> WORK TO COMPLETE: Count up every line of the data in which "down" occurs. The reply is one number and nothing more.

> GIVEN DATA:
┌──
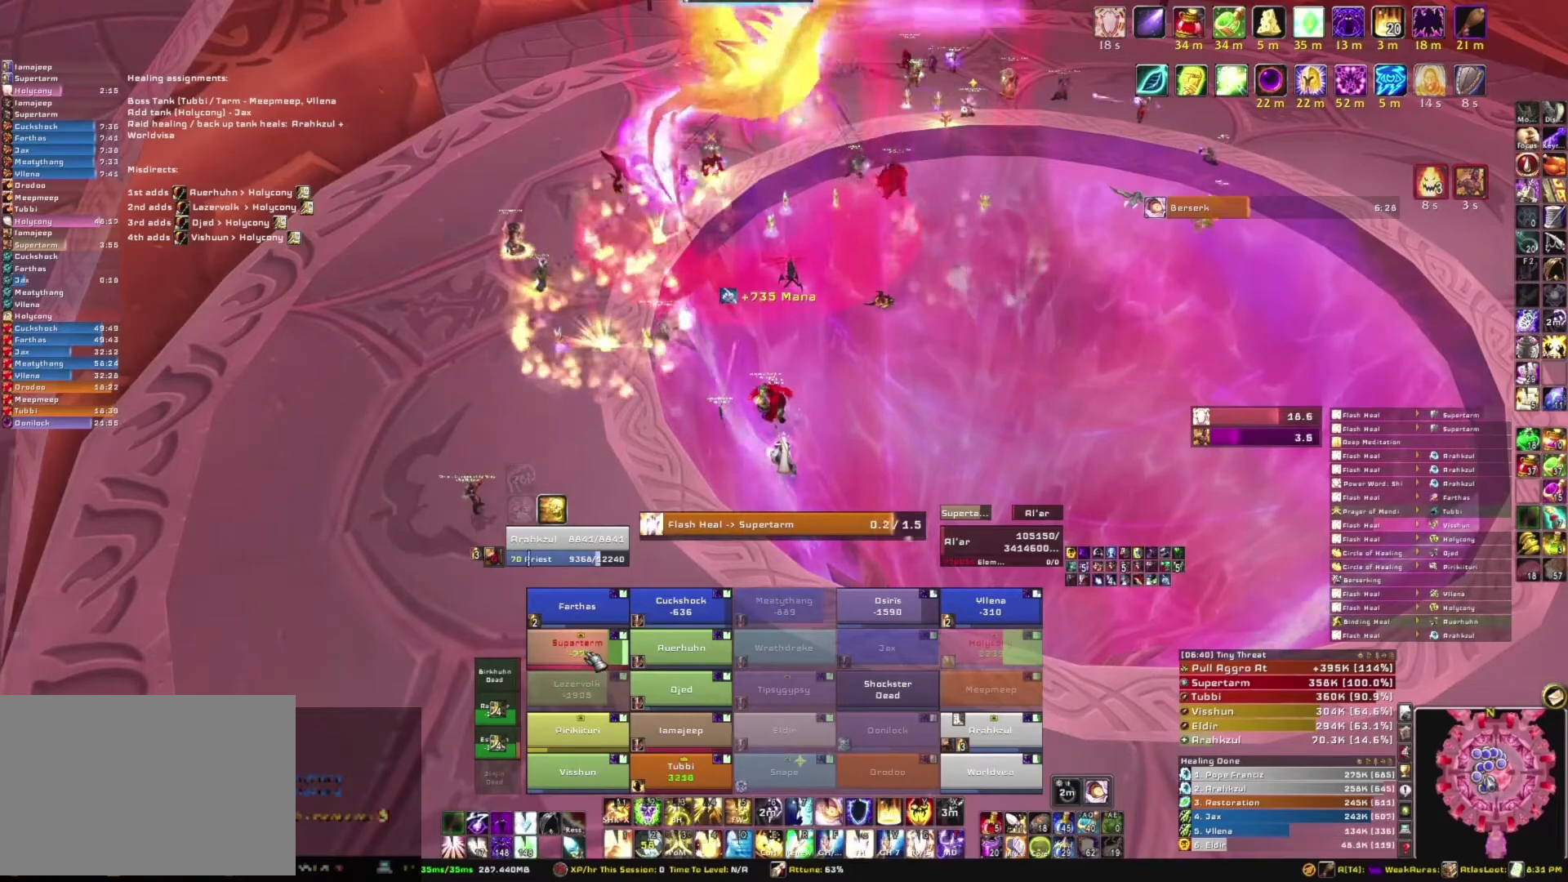
{"keys": [], "mouse": [], "events": [[234, "r", "down"], [434, "r", "up"]]}
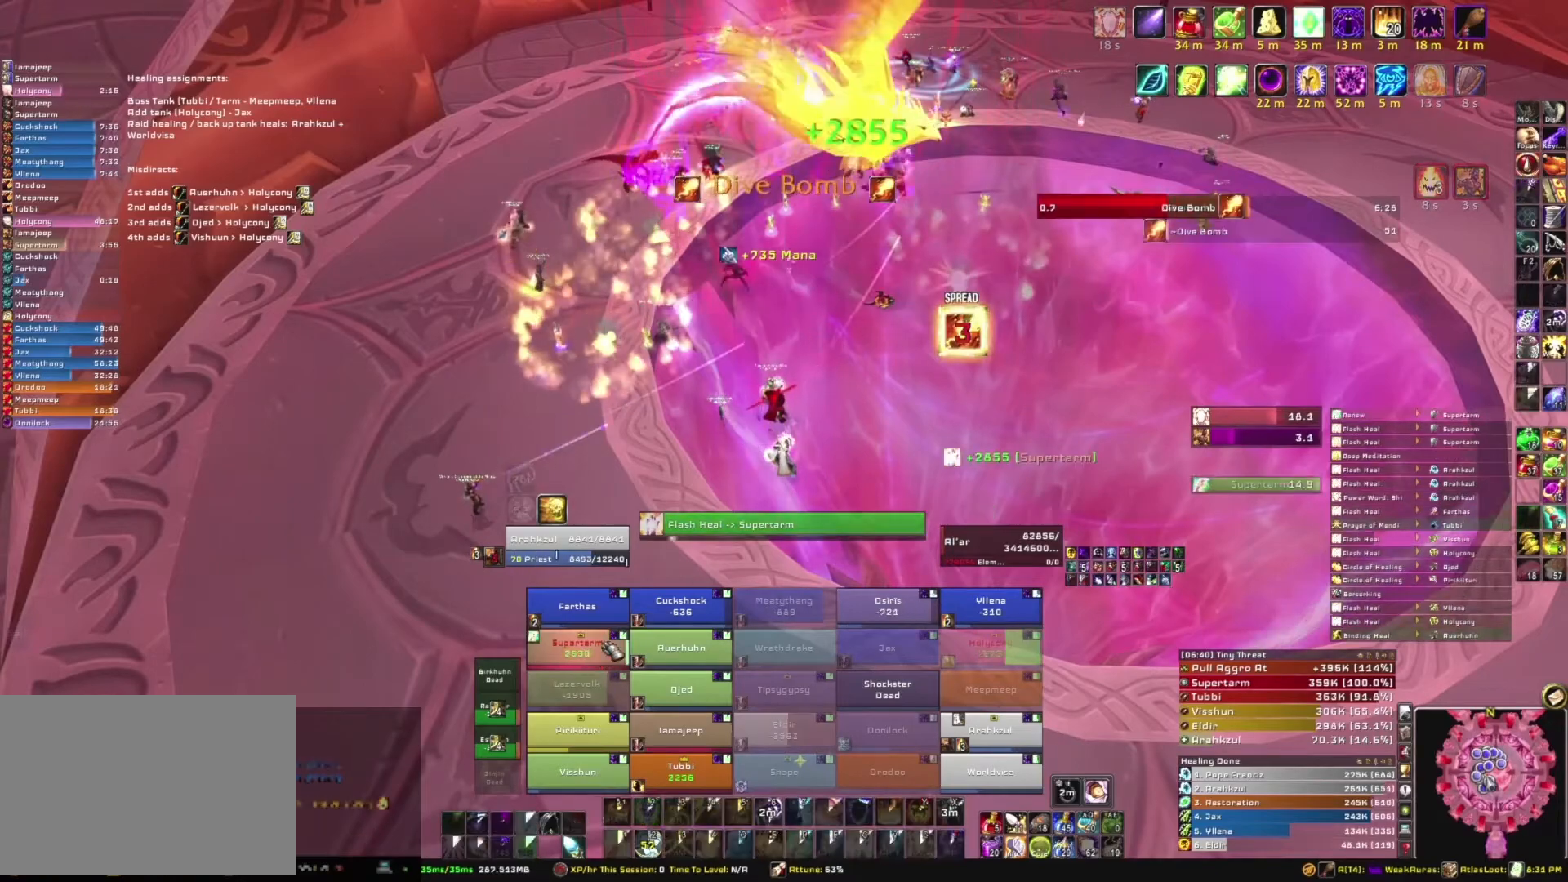
{"keys": [], "mouse": [], "events": []}
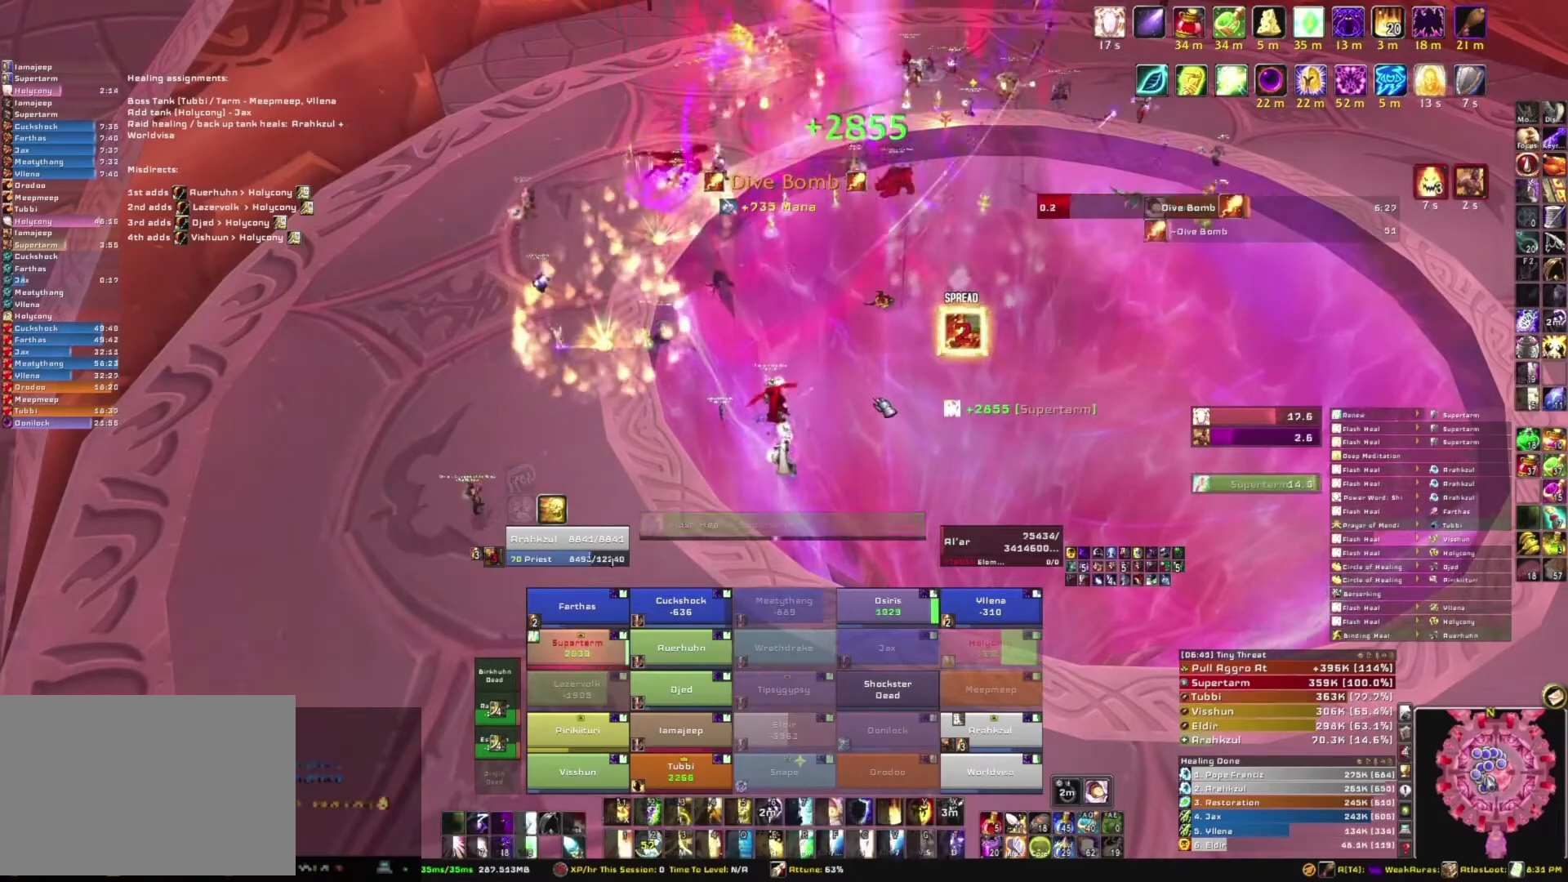
{"keys": [], "mouse": ["right"], "events": [[200, "mouse_right", "down"]]}
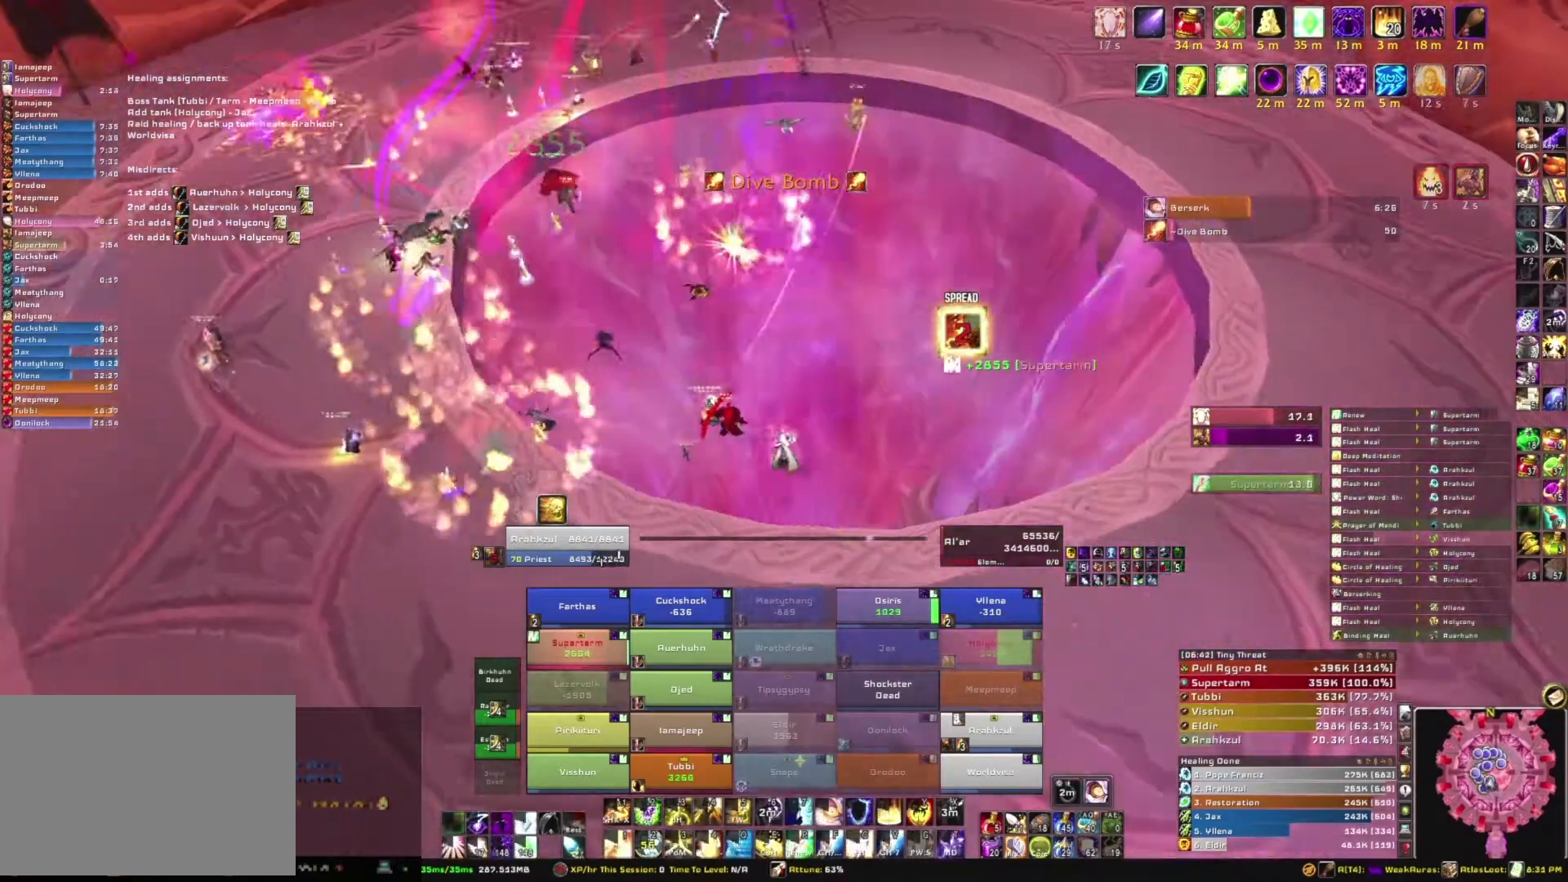
{"keys": ["d", "w"], "mouse": ["right"], "events": [[200, "w", "down"], [367, "d", "down"]]}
└──
> WRITTEN SOLUTION: 3